This is the mail archive of the cygwin-patches mailing list for the Cygwin project.


Index Nav: [Date Index] [Subject Index] [Author Index] [Thread Index]
Message Nav: [Date Prev] [Date Next] [Thread Prev] [Thread Next]
Other format: [Raw text]

Re: Cygwin Filesystem Performance degradation 1.7.5 vs 1.7.7, and methods for improving performance


Hi,

> There's also the problem of handling NFS shares.  However, I just had an
> idea how to speed up symlink_info::check without neglecting NFS shares.
> This will take some time, though since it turns a lot of code upside
> down.  Stay tuned.

This sounds great! Cygwin filesystem performance is a very important issue, and any improvement is more than welcome!

> I don't understand how you think this should work. The filter expression
> given to NtQueryDirectoryFile is either a constant string and has to match
> the filename exactly, or it contains wildcards. This is documented
> behaviour: http://msdn.microsoft.com/en-us/library/ff567047%28VS.85%29.aspx
> So, "foo" works, "foo*" works, but a list like "foo foo.exe foo.lnk"
> does not.

- Exercise data
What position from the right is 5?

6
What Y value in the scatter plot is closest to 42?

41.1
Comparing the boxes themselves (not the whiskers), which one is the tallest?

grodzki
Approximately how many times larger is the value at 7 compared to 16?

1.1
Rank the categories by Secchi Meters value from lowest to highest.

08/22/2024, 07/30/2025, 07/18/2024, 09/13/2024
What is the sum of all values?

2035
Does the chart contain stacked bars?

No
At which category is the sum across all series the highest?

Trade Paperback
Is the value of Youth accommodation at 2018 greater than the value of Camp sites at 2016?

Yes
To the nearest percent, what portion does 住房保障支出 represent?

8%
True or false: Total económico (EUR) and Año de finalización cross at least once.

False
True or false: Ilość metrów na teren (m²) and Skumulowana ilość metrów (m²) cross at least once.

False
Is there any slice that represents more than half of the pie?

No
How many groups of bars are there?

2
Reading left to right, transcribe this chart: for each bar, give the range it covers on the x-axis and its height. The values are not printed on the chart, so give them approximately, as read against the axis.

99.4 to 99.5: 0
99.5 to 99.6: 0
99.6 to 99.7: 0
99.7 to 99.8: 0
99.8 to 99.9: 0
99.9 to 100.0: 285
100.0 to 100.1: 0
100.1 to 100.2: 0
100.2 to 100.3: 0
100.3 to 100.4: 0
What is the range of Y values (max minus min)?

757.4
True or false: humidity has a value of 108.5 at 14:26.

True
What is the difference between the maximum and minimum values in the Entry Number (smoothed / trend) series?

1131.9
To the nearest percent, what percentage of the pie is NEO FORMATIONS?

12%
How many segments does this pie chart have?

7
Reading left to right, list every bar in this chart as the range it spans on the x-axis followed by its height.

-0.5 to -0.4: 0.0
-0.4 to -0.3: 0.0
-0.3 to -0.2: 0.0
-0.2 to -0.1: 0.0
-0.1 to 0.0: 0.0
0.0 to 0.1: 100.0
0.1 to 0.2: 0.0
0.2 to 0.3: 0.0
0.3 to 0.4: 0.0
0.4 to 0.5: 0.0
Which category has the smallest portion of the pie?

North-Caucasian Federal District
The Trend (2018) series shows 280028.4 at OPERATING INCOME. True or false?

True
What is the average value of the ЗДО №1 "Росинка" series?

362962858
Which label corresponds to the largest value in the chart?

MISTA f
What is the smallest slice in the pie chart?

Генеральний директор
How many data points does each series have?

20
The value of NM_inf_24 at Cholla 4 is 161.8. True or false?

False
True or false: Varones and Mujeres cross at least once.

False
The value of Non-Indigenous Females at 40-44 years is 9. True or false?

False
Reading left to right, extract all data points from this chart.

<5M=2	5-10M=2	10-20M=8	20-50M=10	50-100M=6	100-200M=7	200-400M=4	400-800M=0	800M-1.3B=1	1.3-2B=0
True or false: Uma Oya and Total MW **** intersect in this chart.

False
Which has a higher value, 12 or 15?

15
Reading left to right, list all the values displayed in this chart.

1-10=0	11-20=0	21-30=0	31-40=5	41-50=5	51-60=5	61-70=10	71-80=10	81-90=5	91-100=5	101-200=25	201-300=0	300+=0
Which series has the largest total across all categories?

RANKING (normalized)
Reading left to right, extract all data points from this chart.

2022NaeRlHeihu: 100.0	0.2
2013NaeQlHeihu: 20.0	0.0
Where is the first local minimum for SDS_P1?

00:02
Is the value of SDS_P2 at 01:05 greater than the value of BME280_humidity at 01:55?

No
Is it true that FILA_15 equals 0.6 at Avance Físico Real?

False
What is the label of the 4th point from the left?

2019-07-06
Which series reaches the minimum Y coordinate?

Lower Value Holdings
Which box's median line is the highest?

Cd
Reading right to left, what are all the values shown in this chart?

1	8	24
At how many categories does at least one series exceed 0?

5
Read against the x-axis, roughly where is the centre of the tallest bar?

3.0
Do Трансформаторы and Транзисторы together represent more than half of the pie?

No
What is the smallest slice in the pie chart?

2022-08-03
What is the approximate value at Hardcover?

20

- Work request 1
Reproduce the records verbatim, starting with their first line and going on through the line that contains "Rank the categories".
- Work request 2
Pick up the mailing-list message on Cygwin filesystem performance from where it stops.
The mailing-list message and the records are unrelated material.

- Response 1
What position from the right is 5?

6
What Y value in the scatter plot is closest to 42?

41.1
Comparing the boxes themselves (not the whiskers), which one is the tallest?

grodzki
Approximately how many times larger is the value at 7 compared to 16?

1.1
Rank the categories by Secchi Meters value from lowest to highest.

- Response 2
There are two options for stat() and other places the need file info (such as check_symlink):

1) CreateFile(the_dir), then NtQueryDirectoryFile("foo*") and retrieve all the info (including the hardlink), filter out the results in user-mode ("foo", "foo.exe", "foo.lnk"), and then call CloseHandle().

2) CreateFile(the_dir), NtQueryDirectoryFile("foo"), NtQueryDirectoryFile("foo.exe"), NtQueryDirectoryFile("foo.lnk"), CloseHandle(). The calls to NtQueryDirectoryFile() should be with RestartScan=1, so that the the_dir handle can be reused. Also ReturnSingleEntry=1 can be set to improve performance.

This is instead what is done today in cygwin:
3) CreateFile("foo"), NtQueryFileInformation(), CloseHandle() (and repeat this for "foo.exe" and "foo.lnk")


I did some performance tests comparing #1 #2 and #3.

I found out that #1 and #2 are both around 10x to 100x (!!!) times faster than #3.

I checked out why, and found out that #1 and #2 don't modify the access time of the file, whereas #3 does. This already immediately causes a huge performance penalty (and it is also not according to the posix standard: stat("foo") should not update atime of "foo").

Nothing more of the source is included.